Şiddetin bin bir hali.
Uyuşturucu kullanımında büyük artış.
Ülke olarak depresyonda…
Ve bunalımdayız topyekün.
Bireysel silahlanmada inanılmaz bir artış var…
Ruhsatlı olmayan ruhsatsız, ruhsatsız bulamayan pompalı…
İnternette derya gibi satış var!
Şiddet niye artıyor sonra diye düşünüyoruz…
Böylesine denetimsizlik, böylesine bir silah çılgınlığı.
Yangınlardayız!
İtfaiye yok.
Ki…
Liyakat liyakat derken….
Bakınız hafta sonu medyaya yansıyan iki olaya:
Necmettin Erbakan Üniversitesi’nde bir profesör. Başka bir profesörü silahla yaraladı. Yaralanan hastaneye kaldırıldı, yaralayan kısa sürede yakalandı.
Kahramanmaraş’taki bir düğünde de Cumhuriyet Savcısı, emniyet müdürünü tekme tokat dövdü. Emniyet müdürü savcıdan şikayetçi oldu.
Liyakat, unvanlarla olmuyor işte; isminizin önüne unvan geldi mi, liyakat sağlan(a)mıyor maalesef!
Ne kadar hazin bir tablo!
Bireysel silahlanmanın geldiği noktaya; öfke ve güç patlamasının sınır tanımadığına örnek iki olay.
İnsan düşünmeden edemiyor; bir profesörde niye silah olur?
Hangi ihtiyaçtan?..
Ruhsatlı mı, ruhsatsız mı, haberde ayrıntısı yok bunun ama velev ki ruhsatlı; bu kez taşıma ruhsatı var mı, sadece bulundurma ruhsatlı mı buna da bakmamız gerek.
Kime nasıl silah ruhsatı verildiği belli değil; orası da apayrı bir tuhaflık silsilesi.
Örneğin görevini ifa ederken öldürülen sayısız avukat var; avukata ruhsatlı silah veriyor devlet ama hakim ve savcıdan harç almazken avukattan harç alıyor.
Avukat mesleği bırakırsa ruhsat iptal.
Lakin bir dönem için seçilen muhtar ömür boyu ruhsat alabiliyor; harç da yok üstüne.
Nasıl bir uygulama anlaşılır değil.
Şimdi profesörün silahı ayrı bir konu; ruhsatsızsa silahı nasıl temin ettiği ayrı bir konu!
Keza davetli olarak geldiği düğünde bir Cumhuriyet Savcısı’nın görev yaptığı il bile değilken kendini ülkenin tümünde yetkili olduğunu düşünüp bir emniyet müdürüne düğünde vuku bulan bir olayla ilgili emir vermesi, üzerine emniyet müdürüne saldırması?..

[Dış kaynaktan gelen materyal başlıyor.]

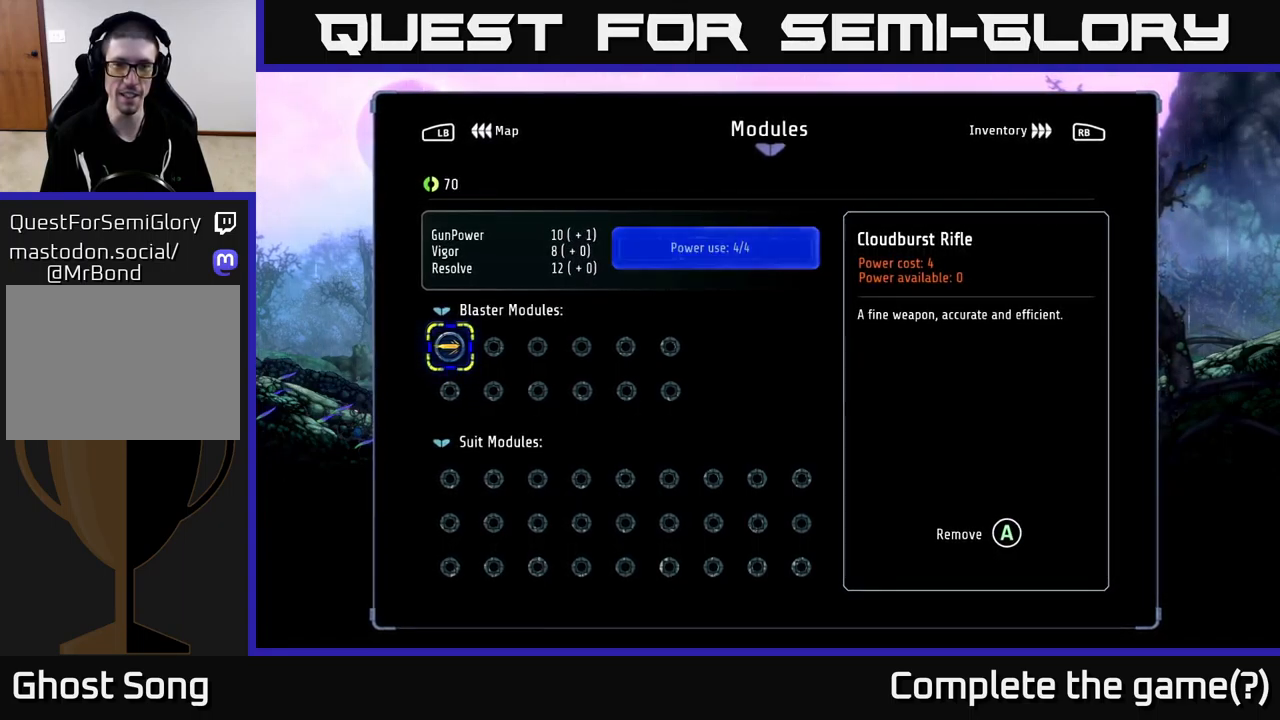
{"buttons": [], "left_stick": "center", "right_stick": "center", "events": []}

Ki, düğünde bir maganda ruhsatsız glock ile havaya ateş açmış, müdür de kişi hakkında işlem yapılması talimatı vermiş. Savcı da bu noktada araya girip işlem yapılmamasını istemiş ve ortalık gerilmiş.
Liyakat diyoruz di mi?..
Unvanla liyakat olmuyor ki!
Liyakat, kişinin görevini yapabileceği donanımda, bilgide, birikimde olması gerek.
Yaralanan ve ateş açan profesörlerin yaşına bakıyorsunuz; 40’lı yaşlar…
Bir zamanlar profesör olmak ne uğraşlar gerektirirdi, bırakın profesörlüğü doçent olmak bile ömür törpüsüydü… Lisans, yüksek lisans, doktora, yardımcı doçentlik, doçent ve sonra profesör…
Kaç zaman oldu bilinmez bu silsilede yardımcı doçentliği de kaldırdılar, akademik süreç kısaldı… Eskiden saçı başı ağarmış profesörlerimiz vardı, şimdilerde neredeyse doktor görünümlü profesörlerimiz oldu.
Elbette liyakatlerinin hakkını verenleri tenzih ediyoruz…
Ama öyle bir nitelik düşüşü var ki…
Liyakat demekle de olmuyor…
Silaha, şiddete, öfkeye kurban olmuş görünümdeyiz.
Her kolda, her alanda umutsuzluk tavan.
Ruh sağlığı günüymüş 10 Ekim.
Sağlık kısmı gitti bitti, ruh gibi olduk nicedir!